Effective March 11, 2024, the analysis rules for determining independent contractor status were modified. The U.S. Department of Labor’s (DOL) Wage and Hour Division (WHD) claims the modifications are more consistent with judicial precedent and the Fair Labor Standards Act’s (FLSA’s) purpose than the 2021 rule issued during the Trump Administration.

The modifications to the analysis rules are intended to help employers better understand when a worker qualifies as an independent contractor. The misclassification of an employee as an independent contractor can negatively impact both the individual and the employer. The individual may not receive the minimum wage and overtime pay to which they are entitled and they may also be denied other benefits and protections under the law that an employee is eligible for. Additionally, the employer responsible for the misclassification of workers may be subject to significant penalties. Penalties can include fines for failing to properly file Form W-2, withholding taxes and paying matching FICA taxes.

Employers who misclassify workers may face additional consequences such as civil fines, criminal penalties, debarment from government contracts and court orders. Penalties can be particularly harsh if it is determined that the misclassification was intentional.

The updated rule restores a multi-factor analysis, analyzing all relevant factors to determine an employee’s status. This six-factor economic reality test contains no safe harbor for classifying a worker as an independent contractor. The new rule states that a temporary work relationship, the worker’s investment in tools and equipment to perform the job and the worker’s specialized skills don’t necessarily qualify the worker as an independent contractor.

The six-factor economic reality test considers the following:

  1. The worker’s opportunity for profit or loss
  2. The worker’s investments compared with the business’s investments
  3. Permanency of the work relationship
  4. The nature and degree of control over performance of the work and working relationship
  5. Whether the work is an integral part of the business
  6. The criticality and uniqueness of the worker’s skill and business initiative

It is also important for employers to understand that no single factor carries more weight than another.

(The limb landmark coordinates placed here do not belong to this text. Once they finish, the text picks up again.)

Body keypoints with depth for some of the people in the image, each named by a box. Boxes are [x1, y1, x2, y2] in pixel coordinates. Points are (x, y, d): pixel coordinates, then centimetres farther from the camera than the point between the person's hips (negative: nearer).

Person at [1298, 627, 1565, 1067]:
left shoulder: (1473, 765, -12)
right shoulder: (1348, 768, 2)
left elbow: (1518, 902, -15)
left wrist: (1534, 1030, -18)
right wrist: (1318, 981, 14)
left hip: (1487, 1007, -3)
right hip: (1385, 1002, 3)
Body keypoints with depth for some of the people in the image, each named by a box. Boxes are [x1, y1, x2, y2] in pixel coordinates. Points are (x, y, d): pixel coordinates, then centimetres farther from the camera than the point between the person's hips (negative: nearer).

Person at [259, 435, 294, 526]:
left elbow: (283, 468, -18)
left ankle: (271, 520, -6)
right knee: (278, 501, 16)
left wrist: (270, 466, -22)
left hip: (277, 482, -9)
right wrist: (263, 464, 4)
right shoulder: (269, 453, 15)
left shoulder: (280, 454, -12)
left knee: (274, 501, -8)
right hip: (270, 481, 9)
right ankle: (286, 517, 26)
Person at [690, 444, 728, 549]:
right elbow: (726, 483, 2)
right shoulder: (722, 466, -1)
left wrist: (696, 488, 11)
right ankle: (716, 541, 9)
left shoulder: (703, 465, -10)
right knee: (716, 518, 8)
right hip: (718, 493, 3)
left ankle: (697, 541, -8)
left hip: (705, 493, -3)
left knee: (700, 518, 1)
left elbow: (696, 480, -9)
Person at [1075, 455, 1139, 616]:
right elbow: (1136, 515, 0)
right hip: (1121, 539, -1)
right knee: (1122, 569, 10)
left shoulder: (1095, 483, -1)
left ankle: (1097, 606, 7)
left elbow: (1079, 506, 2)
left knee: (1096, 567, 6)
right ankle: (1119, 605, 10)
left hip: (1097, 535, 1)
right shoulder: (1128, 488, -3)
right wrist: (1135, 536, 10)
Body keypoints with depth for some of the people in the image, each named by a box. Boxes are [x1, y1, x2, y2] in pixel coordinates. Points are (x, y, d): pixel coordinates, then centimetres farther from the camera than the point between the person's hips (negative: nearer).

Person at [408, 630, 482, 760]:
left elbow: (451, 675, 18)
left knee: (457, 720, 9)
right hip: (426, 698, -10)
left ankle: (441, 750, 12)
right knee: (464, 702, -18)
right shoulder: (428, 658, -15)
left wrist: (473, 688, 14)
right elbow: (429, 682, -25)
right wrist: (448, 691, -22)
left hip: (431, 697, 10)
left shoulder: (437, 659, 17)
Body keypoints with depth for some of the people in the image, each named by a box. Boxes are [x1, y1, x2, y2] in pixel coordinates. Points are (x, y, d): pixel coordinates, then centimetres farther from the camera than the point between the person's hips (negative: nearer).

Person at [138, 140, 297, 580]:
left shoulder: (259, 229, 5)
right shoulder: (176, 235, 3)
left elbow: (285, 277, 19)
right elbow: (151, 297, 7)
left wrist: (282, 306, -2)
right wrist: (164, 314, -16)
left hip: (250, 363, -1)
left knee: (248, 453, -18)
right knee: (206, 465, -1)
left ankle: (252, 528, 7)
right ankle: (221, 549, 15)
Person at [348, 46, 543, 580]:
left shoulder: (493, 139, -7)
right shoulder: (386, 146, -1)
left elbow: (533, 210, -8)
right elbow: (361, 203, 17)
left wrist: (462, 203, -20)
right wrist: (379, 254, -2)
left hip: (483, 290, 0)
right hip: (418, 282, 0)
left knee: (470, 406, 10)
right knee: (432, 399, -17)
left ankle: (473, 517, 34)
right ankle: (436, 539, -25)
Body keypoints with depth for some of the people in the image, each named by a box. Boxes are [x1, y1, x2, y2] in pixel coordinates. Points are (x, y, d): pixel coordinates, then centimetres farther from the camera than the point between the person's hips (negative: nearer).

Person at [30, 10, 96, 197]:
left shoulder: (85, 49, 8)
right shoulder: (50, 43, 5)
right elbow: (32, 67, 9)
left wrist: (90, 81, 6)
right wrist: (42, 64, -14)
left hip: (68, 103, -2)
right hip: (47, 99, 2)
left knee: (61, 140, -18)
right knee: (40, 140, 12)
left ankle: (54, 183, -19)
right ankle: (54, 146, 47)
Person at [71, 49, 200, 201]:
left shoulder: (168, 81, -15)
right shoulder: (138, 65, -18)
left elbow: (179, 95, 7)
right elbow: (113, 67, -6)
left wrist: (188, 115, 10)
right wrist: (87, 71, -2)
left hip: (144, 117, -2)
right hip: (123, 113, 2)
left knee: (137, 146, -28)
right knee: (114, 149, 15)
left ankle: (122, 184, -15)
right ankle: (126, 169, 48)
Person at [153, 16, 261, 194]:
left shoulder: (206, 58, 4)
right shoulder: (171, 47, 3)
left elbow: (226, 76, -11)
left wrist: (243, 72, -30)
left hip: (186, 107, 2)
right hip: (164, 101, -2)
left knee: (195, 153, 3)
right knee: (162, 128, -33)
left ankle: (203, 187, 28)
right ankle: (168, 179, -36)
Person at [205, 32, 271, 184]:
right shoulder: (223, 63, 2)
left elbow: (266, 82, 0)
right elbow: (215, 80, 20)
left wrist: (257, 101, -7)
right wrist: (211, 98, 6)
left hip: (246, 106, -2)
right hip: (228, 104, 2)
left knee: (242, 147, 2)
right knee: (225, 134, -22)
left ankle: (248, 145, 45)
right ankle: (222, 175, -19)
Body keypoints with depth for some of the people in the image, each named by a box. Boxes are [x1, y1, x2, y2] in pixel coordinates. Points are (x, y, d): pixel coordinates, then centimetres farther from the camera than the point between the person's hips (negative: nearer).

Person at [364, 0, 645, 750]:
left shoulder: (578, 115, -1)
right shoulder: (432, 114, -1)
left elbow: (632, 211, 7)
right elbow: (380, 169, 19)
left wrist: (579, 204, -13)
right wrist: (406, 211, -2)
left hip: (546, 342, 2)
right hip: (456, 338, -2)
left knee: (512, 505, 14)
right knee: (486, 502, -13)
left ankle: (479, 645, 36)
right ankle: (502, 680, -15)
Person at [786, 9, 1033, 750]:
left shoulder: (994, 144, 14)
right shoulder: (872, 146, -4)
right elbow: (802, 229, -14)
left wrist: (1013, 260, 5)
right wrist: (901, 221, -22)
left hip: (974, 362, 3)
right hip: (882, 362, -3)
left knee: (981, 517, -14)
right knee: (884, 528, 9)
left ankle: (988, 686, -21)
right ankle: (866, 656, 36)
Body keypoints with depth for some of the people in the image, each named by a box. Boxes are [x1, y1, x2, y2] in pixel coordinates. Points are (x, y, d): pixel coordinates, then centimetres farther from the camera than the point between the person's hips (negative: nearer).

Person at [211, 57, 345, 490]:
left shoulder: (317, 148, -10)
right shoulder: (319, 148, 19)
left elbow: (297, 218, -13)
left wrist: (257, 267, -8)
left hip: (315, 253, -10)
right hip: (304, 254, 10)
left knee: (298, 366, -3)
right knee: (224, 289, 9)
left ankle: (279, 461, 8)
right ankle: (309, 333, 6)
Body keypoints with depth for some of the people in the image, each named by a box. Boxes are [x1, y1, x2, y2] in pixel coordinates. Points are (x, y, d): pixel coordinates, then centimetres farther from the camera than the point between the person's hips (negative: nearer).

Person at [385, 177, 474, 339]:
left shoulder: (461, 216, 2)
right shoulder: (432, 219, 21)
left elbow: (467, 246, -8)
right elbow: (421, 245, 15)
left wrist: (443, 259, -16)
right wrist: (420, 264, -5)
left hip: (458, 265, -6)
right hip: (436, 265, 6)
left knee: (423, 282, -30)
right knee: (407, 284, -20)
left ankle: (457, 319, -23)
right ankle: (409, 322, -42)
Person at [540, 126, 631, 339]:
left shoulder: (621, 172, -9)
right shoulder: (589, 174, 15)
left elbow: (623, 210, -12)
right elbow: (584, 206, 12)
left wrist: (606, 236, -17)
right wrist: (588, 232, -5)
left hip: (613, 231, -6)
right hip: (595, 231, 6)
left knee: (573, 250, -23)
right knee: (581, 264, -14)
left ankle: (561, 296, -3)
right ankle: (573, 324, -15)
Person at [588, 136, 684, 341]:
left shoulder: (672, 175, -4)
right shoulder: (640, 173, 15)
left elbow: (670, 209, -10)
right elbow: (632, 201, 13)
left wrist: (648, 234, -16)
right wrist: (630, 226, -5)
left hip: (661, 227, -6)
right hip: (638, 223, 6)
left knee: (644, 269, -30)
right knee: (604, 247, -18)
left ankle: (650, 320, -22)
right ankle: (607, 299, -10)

The updated 2024 rule requires employers to look at the worker’s status in totality. Facts that may be relevant under this new test include whether workers can set or negotiate the rate for services they provide and workers’ ability to work elsewhere.

In addition to the federal regulations, employers must also be aware of and comply with individual state requirements when it comes to the utilization of independent contractors. For example, effective January 1, 2024, Illinois employers were required to begin reporting independent contractors just as they would report any new employee. This means an independent contractor’s full name, social security number, address and contract start date must be supplied with any other new hire reporting.

Effective April 1, 2024, an independent contractor working in Illinois who is assigned to work at a third-party client for more than 90 calendar days must receive pay equal to a W-2 employee directly hired by the client. The Illinois Day and Temporary Labor Services Act (IDTLSA) originally stated independent contractors are to receive the same pay and benefits equal to a W-2 employee. However, the benefits component of the regulation is currently held up in Illinois courts. As a result, while independent contractors engaged after April 1 who work for a client for more than 90 calendar days must receive pay equal to a W-2 employee, it is unknown if employers will be required to provide the same benefits until the court makes a ruling.

In today’s tight job market, independent contractors can fill the skills and resource gaps that currently exist. However, organizations should be aware of the risks they face if they incorrectly classify a laborer as an independent contractor versus a traditional W-2 employee.